As a parent myself, I am keenly aware that we are the first generation of parents in the history of mankind to deal with this unique opportunity.
My parents didn’t have to navigate the troubled waters of sexting when I was a teenager.
Your parents didn’t have to give you tips about properly using Snapchat.
No one’s parents had to sit down with their kids to talk about the dangers of texting and driving.
We’re the first generation that has to do that. There are no precedents. We’re the pioneers!
That’s exciting and a little terrifying, but until recently I thought I had one part of the conversation covered. In my head, I was adamant that my oldest daughter would not get a phone until she was at least thirteen. I say “at least” because in some particularly prideful parent moments I would declare, “No child of mine will have a phone until she’s in high school!”
Statements like that were very easy to make when my oldest daughter was in the second grade. (Is there anything more annoying than a parent with elementary school kids trying to give you advice about teenagers. My apologies.)
My views on the phone took a significant hit a few weeks ago. I might be getting my daughter a phone a lot sooner than I expected. Why?
Small group.
My oldest daughter is in an amazing small group connected to our church. She is learning how to be in community with ten other girls her age. She’s learning about the Bible and life and hope in a really fun way. One night, as we discussed this awesome small group, my wife said to me, “I wish L.E. could get the group text.”
I asked her what she meant and she said, “Well, most of the girls in the group have phones. During the week they have a group text to encourage each other. They send Bible verses, silly jokes, photos, etc. And L.E. misses out on all of that.”
Dagger in my heart.
As a parent, you tend to get obsessed about how horrible phones and social media are for kids. You tend to buy the hype that the Internet is just one big porn machine hell-bent on destroying our children. Then you realize it’s also a place of community and connection. It’s also an encouragement for pre-teens in a small group.

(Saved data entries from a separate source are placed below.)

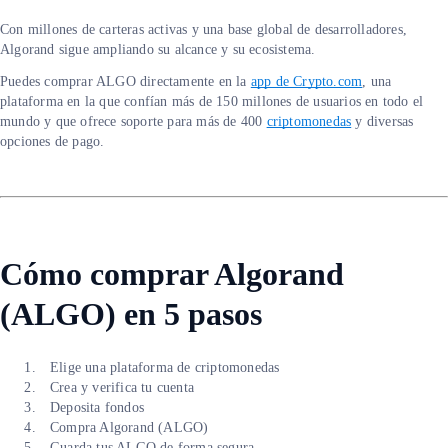
Con millones de carteras activas y una base global de desarrolladores,
Algorand sigue ampliando su alcance y su ecosistema.
Puedes comprar ALGO directamente en la
app de Crypto.com
, una
plataforma en la que confían más de 150 millones de usuarios en todo el
mundo y que ofrece soporte para más de 400
criptomonedas
y diversas
opciones de pago.
Cómo comprar Algorand
(ALGO) en 5 pasos
Elige una plataforma de criptomonedas
Crea y verifica tu cuenta
Deposita fondos
Compra Algorand (ALGO)
Guarda tus ALGO de forma segura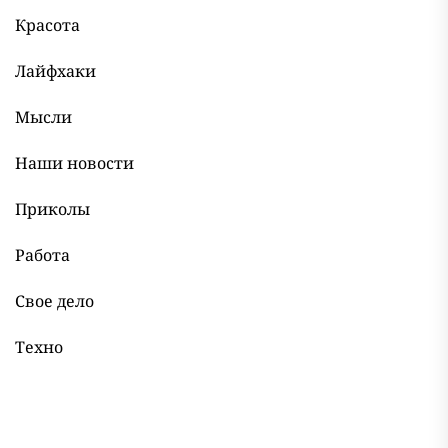
Красота
Лайфхаки
Мысли
Наши новости
Приколы
Работа
Свое дело
Техно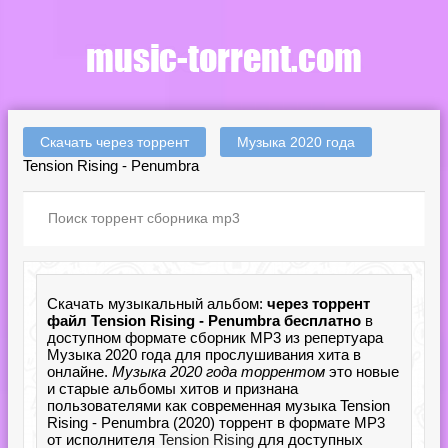
Скачать через торрент
Музыка 2020 года
Tension Rising - Penumbra
Скачать музыкальный альбом:
через торрент
файл Tension Rising - Penumbra бесплатно
в
доступном формате сборник MP3 из репертуара
Музыка 2020 года для прослушивания хита в
онлайне.
Музыка 2020 года торрентом
это новые
и старые альбомы хитов и признана
пользователями как современная музыка Tension
Rising - Penumbra (2020) торрент в формате MP3
от исполнителя
Tension Rising
для доступных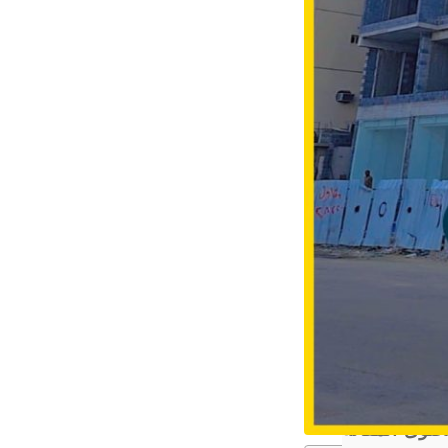
توى المقالة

The second thing that changed my view of the cell phone for my daughter was the death of the home phone. I used to say, “She can just call people on the home phone like I did! They can call her on our home phone.” There’s only two problems with that:
- No one has a home phone anymore.
- Kids don’t call your home phone even if you have one.
To prove my first point, just go look for one in your own house. Chances are it’s gone. To prove the second point, just wait until your kids hit middle school. When I was a teenager, I called Dave Bruce on his home phone because that was the only option I have. Now, most kids won’t even call a cell phone. They’d rather text, so if you don’t have a cell phone, they don’t think to call you on a home phone. The idea of calling a home phone is so quaint this entire paragraph is feeling like an antique.
We might be getting my daughter a phone when she enters the 6th grade this fall. We’re not sure yet, there are a still a lot of questions to answer first. I can’t tell you exactly when you should get your kid a phone, I think each kid is different. I do know this though: You’re going to have this discussion earlier than you thought. Make sure you don’t only consider the bad things that come with a phone, consider the good too!